An inquest into the 1971 British Army killing of Derry mother-of-six Kathleen Thompson, due to start tomorrow in Derry, has been postponed until the New Year.
At an emergency preliminary hearing this morning in Belfast, Coroner Patrick McGurgan was advised that a number of expert reports, including an independent pathology report and a ballistics report, were not ready in time for the inquest to begin on Friday morning.
It’s understood the British Ministry of Defence has also failed to provide a full explanation as to why certain army logs are missing.
Coroner McGurgan stated that the inquest would be pushed back until March 2018 “at the latest.”
Mrs Thompson was shot dead in the back garden of her home at Rathlin Gardens in Creggan, Derry, on November 6, 1971, by a soldier from the Royal Green Jackets.

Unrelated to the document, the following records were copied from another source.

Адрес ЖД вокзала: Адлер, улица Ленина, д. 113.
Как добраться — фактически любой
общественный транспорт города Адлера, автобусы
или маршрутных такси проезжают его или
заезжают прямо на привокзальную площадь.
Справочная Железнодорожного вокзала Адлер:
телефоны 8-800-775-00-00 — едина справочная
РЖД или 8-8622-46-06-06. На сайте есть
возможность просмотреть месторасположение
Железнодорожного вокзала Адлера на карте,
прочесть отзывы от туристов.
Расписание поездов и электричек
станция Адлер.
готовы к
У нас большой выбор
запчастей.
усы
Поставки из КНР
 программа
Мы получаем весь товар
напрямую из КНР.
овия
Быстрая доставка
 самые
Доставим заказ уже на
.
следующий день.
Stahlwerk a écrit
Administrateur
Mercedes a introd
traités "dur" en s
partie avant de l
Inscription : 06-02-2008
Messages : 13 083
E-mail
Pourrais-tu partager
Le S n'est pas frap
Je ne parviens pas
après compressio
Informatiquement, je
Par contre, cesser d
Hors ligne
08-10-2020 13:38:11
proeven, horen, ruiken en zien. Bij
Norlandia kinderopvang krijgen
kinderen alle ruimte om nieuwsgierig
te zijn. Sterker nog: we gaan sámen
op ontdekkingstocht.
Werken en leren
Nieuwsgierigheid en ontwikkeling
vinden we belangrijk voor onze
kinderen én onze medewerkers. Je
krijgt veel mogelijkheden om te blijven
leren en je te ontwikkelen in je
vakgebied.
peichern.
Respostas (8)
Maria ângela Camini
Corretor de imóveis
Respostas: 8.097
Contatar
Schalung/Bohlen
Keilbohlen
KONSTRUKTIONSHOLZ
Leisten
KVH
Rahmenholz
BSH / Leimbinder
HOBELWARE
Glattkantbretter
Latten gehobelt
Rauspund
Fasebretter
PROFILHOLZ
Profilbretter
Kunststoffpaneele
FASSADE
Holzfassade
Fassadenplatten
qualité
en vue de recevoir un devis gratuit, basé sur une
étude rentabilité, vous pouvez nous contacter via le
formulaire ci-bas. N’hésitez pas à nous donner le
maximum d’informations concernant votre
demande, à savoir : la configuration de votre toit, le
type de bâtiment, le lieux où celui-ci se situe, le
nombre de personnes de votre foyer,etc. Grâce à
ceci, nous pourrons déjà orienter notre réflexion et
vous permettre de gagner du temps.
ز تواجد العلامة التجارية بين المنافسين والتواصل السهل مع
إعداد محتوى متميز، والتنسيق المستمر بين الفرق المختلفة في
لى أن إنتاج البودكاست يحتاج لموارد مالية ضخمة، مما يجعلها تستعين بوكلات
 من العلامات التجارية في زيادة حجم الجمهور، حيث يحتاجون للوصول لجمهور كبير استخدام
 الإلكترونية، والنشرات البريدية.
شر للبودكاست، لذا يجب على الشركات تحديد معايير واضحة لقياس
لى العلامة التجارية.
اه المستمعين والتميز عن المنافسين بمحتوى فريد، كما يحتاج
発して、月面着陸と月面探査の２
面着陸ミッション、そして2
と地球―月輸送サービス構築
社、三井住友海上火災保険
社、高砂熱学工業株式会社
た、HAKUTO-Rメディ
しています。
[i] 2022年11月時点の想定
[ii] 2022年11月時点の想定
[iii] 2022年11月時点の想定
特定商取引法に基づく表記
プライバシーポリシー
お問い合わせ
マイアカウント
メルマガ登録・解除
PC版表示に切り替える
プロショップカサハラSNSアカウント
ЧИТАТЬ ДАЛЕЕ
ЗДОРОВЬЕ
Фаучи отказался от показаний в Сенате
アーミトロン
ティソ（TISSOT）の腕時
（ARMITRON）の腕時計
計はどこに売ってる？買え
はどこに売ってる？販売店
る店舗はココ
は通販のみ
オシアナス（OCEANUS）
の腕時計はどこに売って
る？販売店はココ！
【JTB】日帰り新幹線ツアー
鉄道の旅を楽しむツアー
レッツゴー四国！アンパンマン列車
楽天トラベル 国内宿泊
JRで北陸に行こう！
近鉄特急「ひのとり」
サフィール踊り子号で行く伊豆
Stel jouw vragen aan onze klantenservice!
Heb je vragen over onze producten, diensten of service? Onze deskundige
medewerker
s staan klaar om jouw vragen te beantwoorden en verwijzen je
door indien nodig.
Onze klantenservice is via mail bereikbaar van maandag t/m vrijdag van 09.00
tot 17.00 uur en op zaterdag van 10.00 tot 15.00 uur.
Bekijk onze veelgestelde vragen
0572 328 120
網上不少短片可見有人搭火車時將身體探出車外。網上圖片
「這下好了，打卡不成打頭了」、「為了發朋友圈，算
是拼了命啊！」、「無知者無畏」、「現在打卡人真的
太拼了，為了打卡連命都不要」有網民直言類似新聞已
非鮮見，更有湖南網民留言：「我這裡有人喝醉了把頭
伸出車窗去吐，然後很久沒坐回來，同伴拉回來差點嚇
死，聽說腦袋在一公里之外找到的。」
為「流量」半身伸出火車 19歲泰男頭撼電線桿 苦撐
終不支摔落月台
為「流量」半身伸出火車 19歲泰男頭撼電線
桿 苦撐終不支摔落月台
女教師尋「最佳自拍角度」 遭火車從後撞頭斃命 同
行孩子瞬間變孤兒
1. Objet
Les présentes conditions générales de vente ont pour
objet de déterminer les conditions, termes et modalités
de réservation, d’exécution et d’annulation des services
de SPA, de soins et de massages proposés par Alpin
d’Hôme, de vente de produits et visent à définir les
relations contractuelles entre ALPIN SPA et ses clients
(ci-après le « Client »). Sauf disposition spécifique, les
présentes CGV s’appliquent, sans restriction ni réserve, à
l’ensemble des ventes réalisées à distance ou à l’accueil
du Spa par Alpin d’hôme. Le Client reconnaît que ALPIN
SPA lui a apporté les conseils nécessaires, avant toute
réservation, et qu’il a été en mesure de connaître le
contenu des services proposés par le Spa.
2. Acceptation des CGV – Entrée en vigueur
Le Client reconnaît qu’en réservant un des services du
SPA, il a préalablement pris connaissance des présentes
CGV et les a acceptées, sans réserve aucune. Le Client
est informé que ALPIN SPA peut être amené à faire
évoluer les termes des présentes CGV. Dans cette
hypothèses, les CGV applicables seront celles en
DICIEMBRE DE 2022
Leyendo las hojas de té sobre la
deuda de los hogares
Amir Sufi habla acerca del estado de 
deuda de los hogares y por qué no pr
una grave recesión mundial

The soldier who fired the fatal shot, known only as “Soldier D”, was due to give evidence to the new inquest from behind a screen next Tuesday.
At today’s hearing, Counsel for the Coroner acknowledged the shortcomings of past investigations (in conflict related cases) and stated that they were taking this course of action in delaying the inquest to “ensure a full, comprehensive and knowledgeable investigation.”
Fiona Doherty QC, representing the Thompson family, told the court: “The family have mentally and emotionally prepared for the inquest. They now have to start again. It is with extreme sadness and disappointment that they find out the inquest will not now go ahead as planned, literally with a day to spare.”
A further preliminary hearing is due to take place on December 13.